Doing a PhD in Australia

In Australia, the average time to complete a PhD is around four years. In Europe, completing a PhD takes about five years while the average is seven and a half years in the United States.

According to a recent report from the Group of Eight (Go8) universities, between 2000 and 2010 the number of doctoral enrolments at Australian universities grew by 68% (from 27,966 to 47,066) while completion increased from (3,793 to 6,053 per year).

In 2011, there were a total of 118,396 PhD graduates living in Australia, which means having a PhD puts you - literally - in the top 1% (academically speaking that is).

In Australia, research students perform close to 57% of higher education research - yet many complain about a lack of support and feeling isolated. Indeed, surveys of Australian doctoral graduates show they rate the feeling of isolation as a major difficulty.

Looking at the drop-out rates, it is clear that many students lose the motivation to complete their studies. I found no recent Australian figures but in the United Kingdom, the failure rate can exceed 40%. And in the United States, only 57% of doctoral students complete their PhD within 10 years.

Many PhD students complain of a lack of support and feeling isolated. Piled Higher and Deeper by Jorge Cham -

The very nature of the PhD process is prone to create a feeling of solitude. It often requires long stretches of work, much of which is done alone in an office or a lab. And trying to come up with the innovative edge to make your PhD stand out, will inevitably induce a great deal of stress.

Social media: a new lifeline

Increasingly, a number of PhD students are turning to social media to meet and support each other as they take the long and demanding journey of completing their PhD.

For many, social media breaks up the routine and creates a sense of community by linking up like-minded PhD students across several universities. Blogging is also becoming increasingly popular as an easy way to document the research process. But it can also help in getting students to practise one of the greatest obstacles to finishing their thesis: writing.

Some academics are also encouraging students to write blog posts during their PhD – Dr Inger Mewburn and her blog The Thesis Whisperer is often shared in PhD student circles.

There are other sites like Study Hacks which helps students find the best way to study and 3 Month Thesis which offers a guide to a “painless PhD”.

There’s also Graduate Rise, a newly founded platform designed for PhD students to connect with each other (built by yours truly) and Research Whisperer, a blog similar to Thesis Whisperer but more focused on research in general.

Most importantly, being part of these communities and forums allows you to share your worries and ask for help. It can also help you to realise that your experience is not that uncommon amongst other PhD students.

Blogging is also a great way to have an impact and disseminate your research and can nurture a sense of optimism as you’re working through challenges and documenting your thought process.

It is also a great way to learn to deal with feedback, as harsh as it may seem at first – a key aspect of an academic career.

The Twitterverse and #PhDchat

Other social media tools such as Twitter are also proving to be quite useful for early career researchers and PhD students. A quick search of tweets featuring the hashtag #PhDchat will show thousands of tweets linking to various articles on how to efficiently tackle your research.

For PhD students experiencing extreme loneliness, Twitter has become something of a lifeline.
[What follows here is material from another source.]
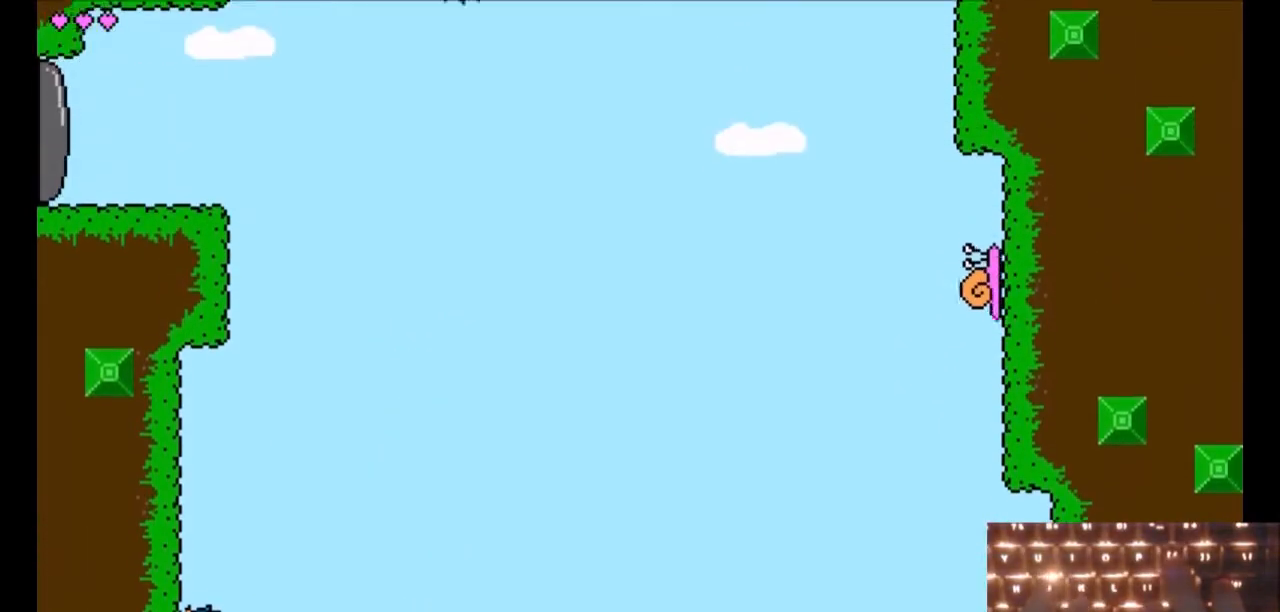
{"keys": ["right", "up"], "events": []}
It is also a great source of information and an efficient way to look for help, providing that is, you link up with people in a similar field as yours and expand your network.
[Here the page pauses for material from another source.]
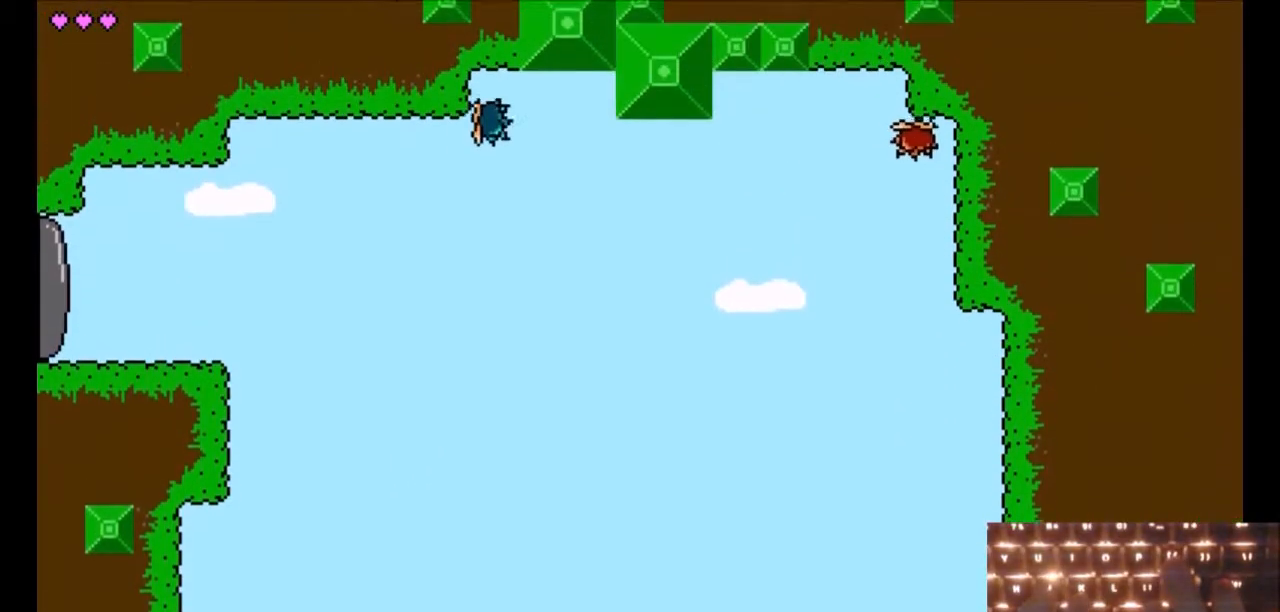
{"keys": ["j", "right"], "events": [[117, "up", "up"], [350, "j", "down"]]}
In the era of social media, increasing your exposure and visibility through these tools is a small investment for a potentially large return that can aid with your research.
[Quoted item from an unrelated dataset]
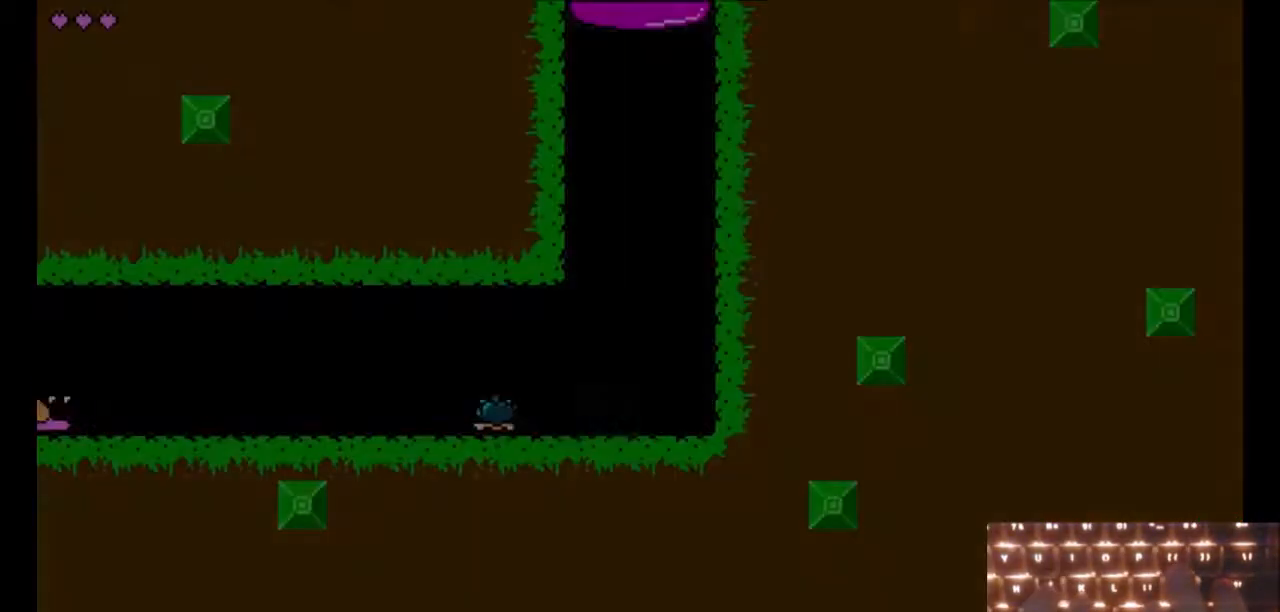
{"keys": ["j", "right"], "events": []}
Nowadays the PhD is considered to be the summit of formal educational achievement and PhD programs tend to attract some of the best and brightest.

The support within universities is not always in place, and without that support, the next generation of experts will not be nurtured.

Social media is providing one way for students to connect. After all, with that many voices of encouragement and support, it’s much harder to feel alone.